Anyone who obsessively follows the Florida Department of Health data API’s as much as we do will tell you something funny has been going on at DOH this week.
Yesterday, on August 6, the data came in late again, and with 66,000 more cases than what DOH stated in their morning press release. Where these 66,000 cases came from, and more importantly where they went, remains a mystery.
When questioned by members of the media about why the cases shot up and then disappeared, DOH Director of Communications Alberto Moscoso went on the offensive, blaming ESRI, the developer who hosts the software, for the cases who apparated from the data and the delay in updating data today.
“This issue stems from the vendor that the Department has partnered with to create and maintain the Dashboard,” his office said in an email. “The Department has engaged with the vendor to resolve this issue as quickly as possible.”
That’s strange because I asked the vendor, who Moscoso later identified as Environmental Systems Research Institute (ESRI), about it and they didn’t receive any communication about this problem today from DOH.
When asked how a file uploaded to their system could just create 66,000 unique new positive persons, one ESRI representative cleared up the matter adding, “we don’t touch that data at all.”
That’s true. The process of updating the data is as simple as transferring it from one system to another via Python. If you have to, you can just manually overwrite the data by uploading a csv file directly into the online interface.
Take this as an example.
On Saturday, April 11, Epidemiology decided to switch the language for querying Merlin (the case database) to SQL, and didn’t tell me. So when I ran the updates the next day, April 12, there were loads off issues and errors in the data. I managed to get it pushed out for the morning update, but was running behind on the evening update. Back then we updated twice daily – 11 AM ET and 6:30 PM ET.
I got a call around 7 that night, cramming to fix the code because I was already running behind about a half-hour behind, that my parent’s house had been destroyed in an EF-4 tornado and that my mom was missing. Her Jeep was still in the driveway, according to a neighbor, and the house was gone.

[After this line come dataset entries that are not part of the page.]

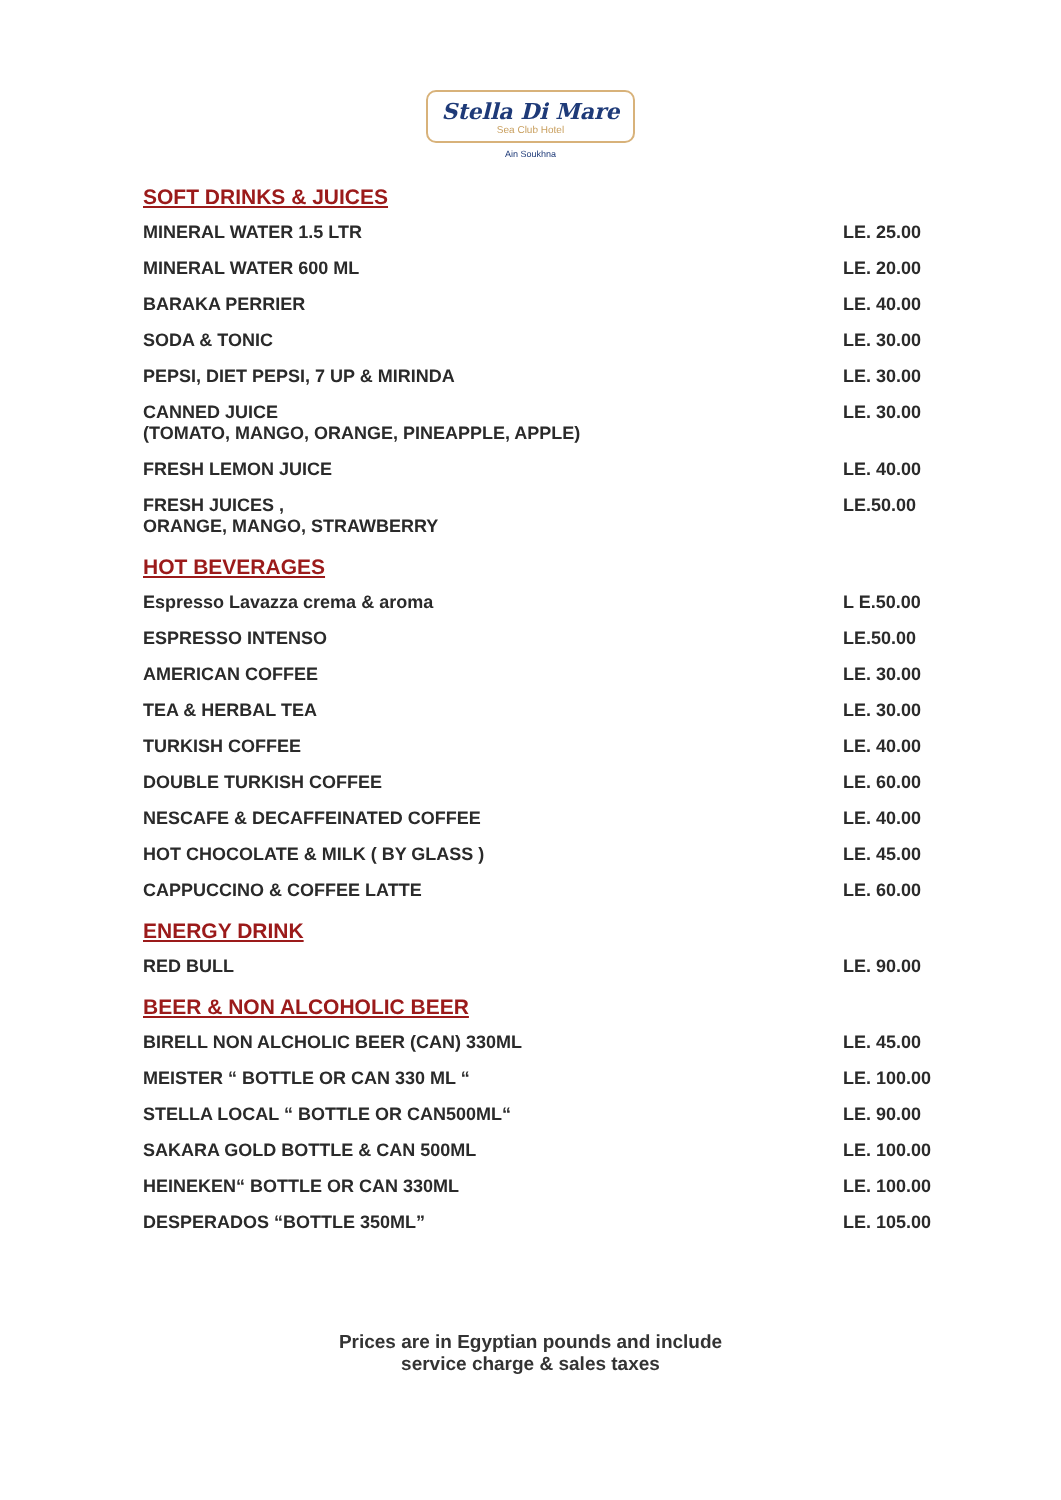Stella Di Mare
Sea Club Hotel
Ain Soukhna
SOFT DRINKS & JUICES
| MINERAL WATER 1.5 LTR | LE. 25.00 |
| MINERAL WATER 600 ML | LE. 20.00 |
| BARAKA PERRIER | LE. 40.00 |
| SODA & TONIC | LE. 30.00 |
| PEPSI, DIET PEPSI, 7 UP & MIRINDA | LE. 30.00 |
| CANNED JUICE (TOMATO, MANGO, ORANGE, PINEAPPLE, APPLE) | LE. 30.00 |
| FRESH LEMON JUICE | LE. 40.00 |
| FRESH JUICES , ORANGE, MANGO, STRAWBERRY | LE.50.00 |
HOT BEVERAGES
| Espresso Lavazza crema & aroma | L E.50.00 |
| ESPRESSO INTENSO | LE.50.00 |
| AMERICAN COFFEE | LE. 30.00 |
| TEA & HERBAL TEA | LE. 30.00 |
| TURKISH COFFEE | LE. 40.00 |
| DOUBLE TURKISH COFFEE | LE. 60.00 |
| NESCAFE & DECAFFEINATED COFFEE | LE. 40.00 |
| HOT CHOCOLATE & MILK ( BY GLASS ) | LE. 45.00 |
| CAPPUCCINO & COFFEE LATTE | LE. 60.00 |
ENERGY DRINK
| RED BULL | LE. 90.00 |
BEER & NON ALCOHOLIC BEER
| BIRELL NON ALCHOLIC BEER (CAN) 330ML | LE. 45.00 |
| MEISTER “ BOTTLE OR CAN 330 ML “ | LE. 100.00 |
| STELLA LOCAL “ BOTTLE OR CAN500ML“ | LE. 90.00 |
| SAKARA GOLD BOTTLE & CAN 500ML | LE. 100.00 |
| HEINEKEN“ BOTTLE OR CAN 330ML | LE. 100.00 |
| DESPERADOS “BOTTLE 350ML” | LE. 105.00 |
Prices are in Egyptian pounds and include
service charge & sales taxes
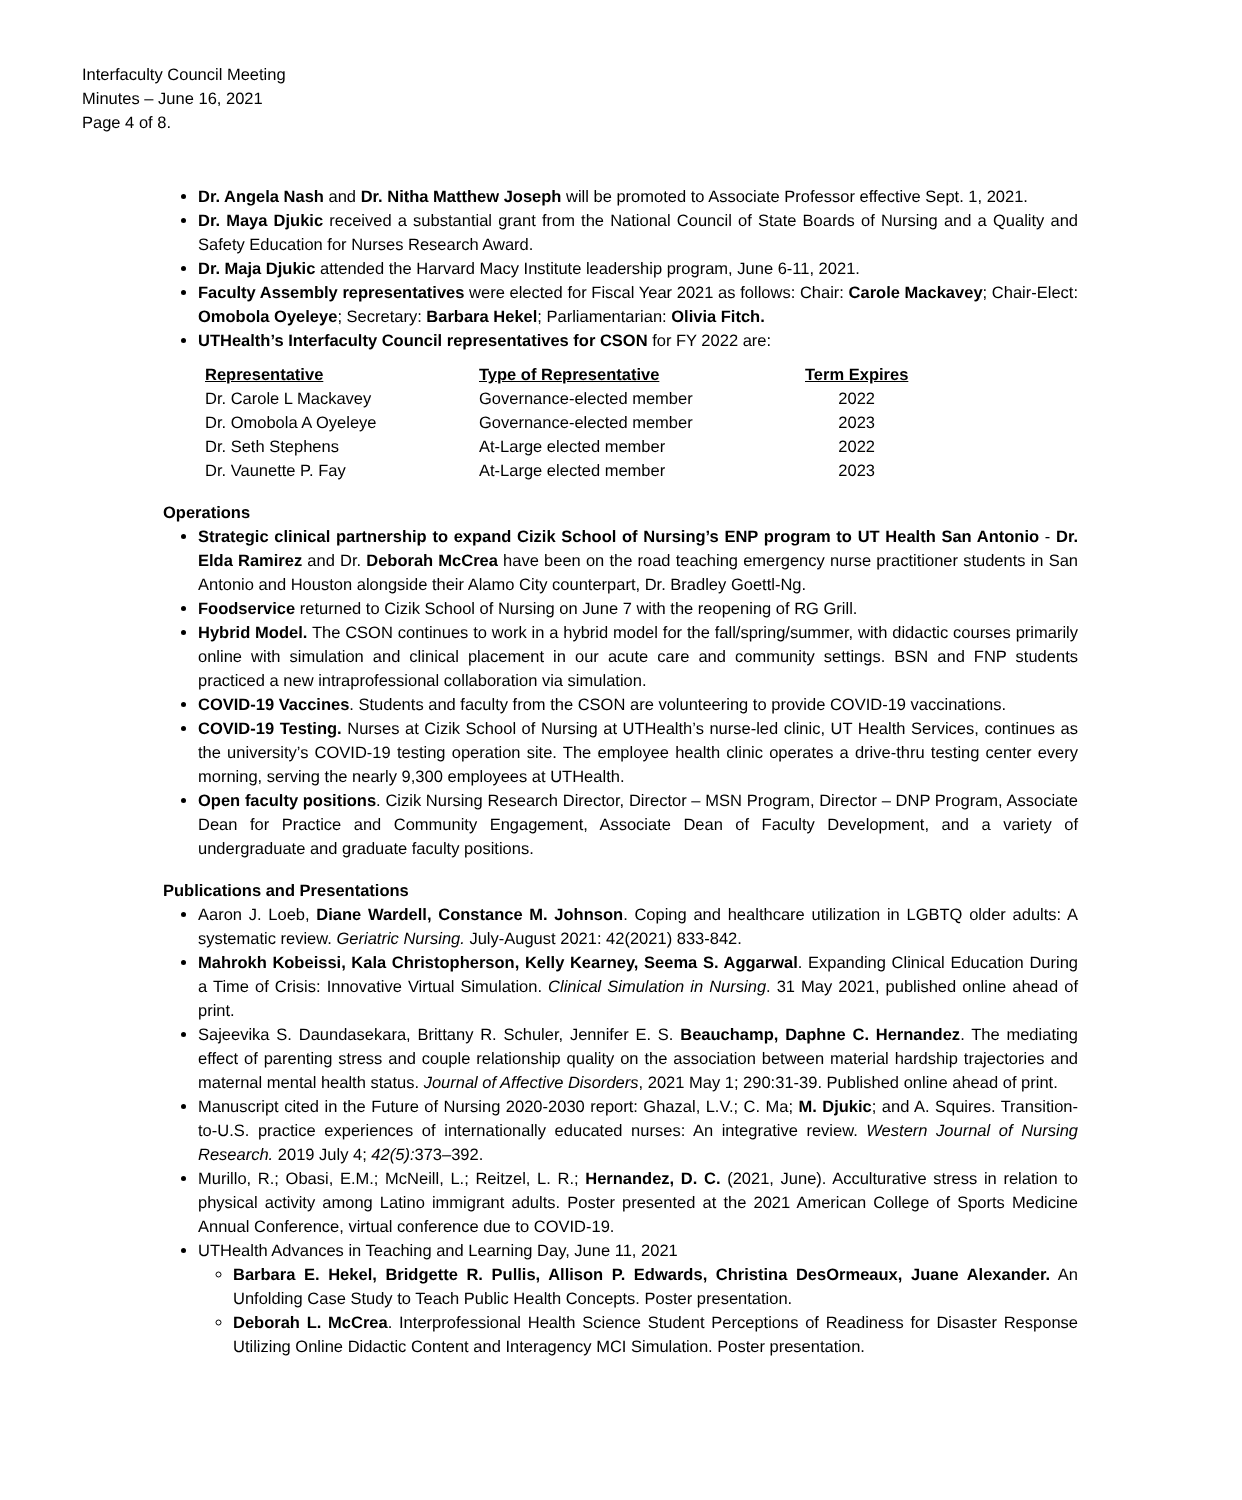Interfaculty Council Meeting
Minutes – June 16, 2021
Page 4 of 8.
Dr. Angela Nash and Dr. Nitha Matthew Joseph will be promoted to Associate Professor effective Sept. 1, 2021.
Dr. Maya Djukic received a substantial grant from the National Council of State Boards of Nursing and a Quality and Safety Education for Nurses Research Award.
Dr. Maja Djukic attended the Harvard Macy Institute leadership program, June 6-11, 2021.
Faculty Assembly representatives were elected for Fiscal Year 2021 as follows: Chair: Carole Mackavey; Chair-Elect: Omobola Oyeleye; Secretary: Barbara Hekel; Parliamentarian: Olivia Fitch.
UTHealth’s Interfaculty Council representatives for CSON for FY 2022 are:
| Representative | Type of Representative | Term Expires |
| --- | --- | --- |
| Dr. Carole L Mackavey | Governance-elected member | 2022 |
| Dr. Omobola A Oyeleye | Governance-elected member | 2023 |
| Dr. Seth Stephens | At-Large elected member | 2022 |
| Dr. Vaunette P. Fay | At-Large elected member | 2023 |
Operations
Strategic clinical partnership to expand Cizik School of Nursing’s ENP program to UT Health San Antonio - Dr. Elda Ramirez and Dr. Deborah McCrea have been on the road teaching emergency nurse practitioner students in San Antonio and Houston alongside their Alamo City counterpart, Dr. Bradley Goettl-Ng.
Foodservice returned to Cizik School of Nursing on June 7 with the reopening of RG Grill.
Hybrid Model. The CSON continues to work in a hybrid model for the fall/spring/summer, with didactic courses primarily online with simulation and clinical placement in our acute care and community settings. BSN and FNP students practiced a new intraprofessional collaboration via simulation.
COVID-19 Vaccines. Students and faculty from the CSON are volunteering to provide COVID-19 vaccinations.
COVID-19 Testing. Nurses at Cizik School of Nursing at UTHealth’s nurse-led clinic, UT Health Services, continues as the university’s COVID-19 testing operation site. The employee health clinic operates a drive-thru testing center every morning, serving the nearly 9,300 employees at UTHealth.
Open faculty positions. Cizik Nursing Research Director, Director – MSN Program, Director – DNP Program, Associate Dean for Practice and Community Engagement, Associate Dean of Faculty Development, and a variety of undergraduate and graduate faculty positions.
Publications and Presentations
Aaron J. Loeb, Diane Wardell, Constance M. Johnson. Coping and healthcare utilization in LGBTQ older adults: A systematic review. Geriatric Nursing. July-August 2021: 42(2021) 833-842.
Mahrokh Kobeissi, Kala Christopherson, Kelly Kearney, Seema S. Aggarwal. Expanding Clinical Education During a Time of Crisis: Innovative Virtual Simulation. Clinical Simulation in Nursing. 31 May 2021, published online ahead of print.
Sajeevika S. Daundasekara, Brittany R. Schuler, Jennifer E. S. Beauchamp, Daphne C. Hernandez. The mediating effect of parenting stress and couple relationship quality on the association between material hardship trajectories and maternal mental health status. Journal of Affective Disorders, 2021 May 1; 290:31-39. Published online ahead of print.
Manuscript cited in the Future of Nursing 2020-2030 report: Ghazal, L.V.; C. Ma; M. Djukic; and A. Squires. Transition-to-U.S. practice experiences of internationally educated nurses: An integrative review. Western Journal of Nursing Research. 2019 July 4; 42(5): 373–392.
Murillo, R.; Obasi, E.M.; McNeill, L.; Reitzel, L. R.; Hernandez, D. C. (2021, June). Acculturative stress in relation to physical activity among Latino immigrant adults. Poster presented at the 2021 American College of Sports Medicine Annual Conference, virtual conference due to COVID-19.
UTHealth Advances in Teaching and Learning Day, June 11, 2021
Barbara E. Hekel, Bridgette R. Pullis, Allison P. Edwards, Christina DesOrmeaux, Juane Alexander. An Unfolding Case Study to Teach Public Health Concepts. Poster presentation.
Deborah L. McCrea. Interprofessional Health Science Student Perceptions of Readiness for Disaster Response Utilizing Online Didactic Content and Interagency MCI Simulation. Poster presentation.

It wasn’t until the next morning that we learned she was ok.
The updates were still less than an hour behind that night.
A change in programming language and my mom missing with our house gone, and I still had the data up less than a hour behind. By myself.
There’s no excuse for this.
The public has the right to this data. DOH could have simply uploaded the csv files to their website for people to download if they thought it was an ESRI issue, but they didn’t.
There’s another issue with this data becoming increasingly unreliable and untrustworthy.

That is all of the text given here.